New HPC Storage Admin, Patricia Egeland

Were're bringing on a new team member, Patricia Egeland, as HPC Storage Administrator, starting Tuesday. Patricia will share general system administration duties with the other RC tech. team operational staff; but will carry primary responsibility for RC data storage systems, notably RC Core Storage and the PetaLibrary. She also plans to contribute to ongoing and upcoming software development efforts at RC, and we're looking forward to seeing more interest in that space both internally and in our user community.

Patricia worked most recently as a systems analyst for the Dark Energy Survey (DES) Science Portal, and previously worked as a server, system, and application administrator for the CERN Compact Muon Solenoid (CMS) experiment.

We couldn't be more pleased to have Patricia as a member of the RC tech. team! Please join me in welcoming her if you have an opportunity to work with her.

Final deployment of HPCF UPS

We'll have the final of our three UPS-related HPCF outages starting on Wednesday, and closing out in the afternoon on Friday. During this outage we'll be...

re-routing the power cabling between the UPS infrastructure and the in-row power-distribution infrastructure for future maintainability;
decommissioning the legacy UPS;
installing additional in-row power distribution infrastructure;
and bringing the new UPS into full production.

The new HPCF UPS will provide not only power conditioning (remediating a power quality issue that has led to several past Summit compute outages) but also at least 15 minutes of UPS-backed runtime in the event of a complete utility power outage (which should eventually provide us sufficient time to power the system off in a controlled manner).

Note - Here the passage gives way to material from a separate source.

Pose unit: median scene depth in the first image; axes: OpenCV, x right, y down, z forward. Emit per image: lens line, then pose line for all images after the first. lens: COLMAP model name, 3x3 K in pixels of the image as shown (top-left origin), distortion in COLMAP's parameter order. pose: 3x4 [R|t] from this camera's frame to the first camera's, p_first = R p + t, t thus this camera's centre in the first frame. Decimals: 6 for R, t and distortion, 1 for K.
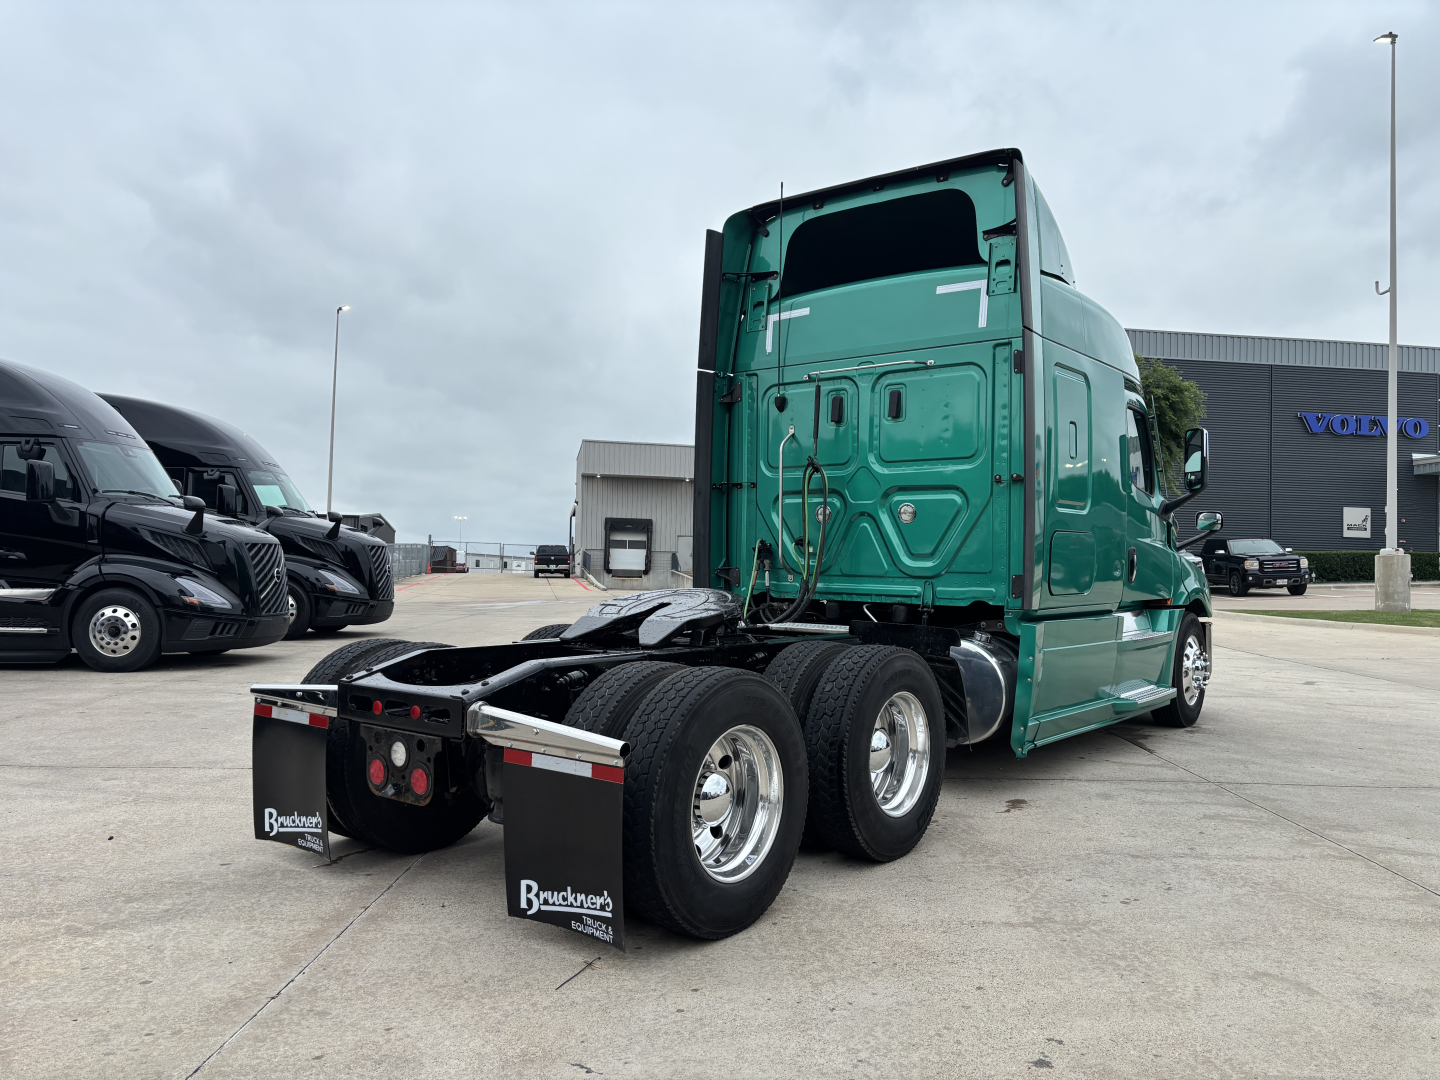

PetaLibrary/2 RFP goes live

Research Computing successful PetaLibrary service is getting a refresh! Or, at least, that's the intent. We're publishing an RFP today for a new, unified infrastructure, which should extend the life of the PetaLibrary, simplify our service offerings, make the infrastructure more maintainable, and eventually allow us to add additional features and services.

Monday, 31 July 2017: RFP Posted online
Friday, 4 August 2017 (09:00): Optional Pre-bid call
Friday, 11 August 2017: written questions are due
Tuesday, 5 September: RFP responses are due

https://bids.sciquest.com/apps/Router/PublicEvent?CustomerOrg=Colorado

XSEDE SSO hub authentication progress

RMACC Summit is intended, as its full name implies, to be an RMACC resource, not just a CU or CSU resource. We've planned from the beginning to support access to Summit through XSEDE credentials, but this has required additional (though already planned) service development at XSEDE. Those services are ready for beta testing now, and CU is on hand as an early adopter for their new "single sign-on hub for L3 service providers" service (XCI-36). We're working on deploying this now, and will hopefully be able to start bringing on early-adopters from the RMACC community soon.

Misc. other things

We're rebuilding the RC login environment. We've been through a few prototype efforts, but the current plan is to start by deploying a new tutorial login node, tlogin1, which will also be the first recipient of new XSEDE authentication services.
We're continuing to develop our internal "curc-bench" automated benchmarking utility for validating the performance of RC HPC resources over time (notably after we make changes). Development is primarily driven by Aaron Holt.
We had to rebuild Sneffels (originally "the viz cluster") after a security incident. That work is largely done, and service has been restored, but OIT is sill reviewing viz1 as part of our incident response process.
We're updating the Globus software for our data-transfer service, starting with dtn01. We're further taking this opportunity to re-build our DTN configuration in general, which should lead to better and more reliable data-transfer performance due to the correction of a number of networking irregularities on these servers. This work is being done primarily by Dan Milroy.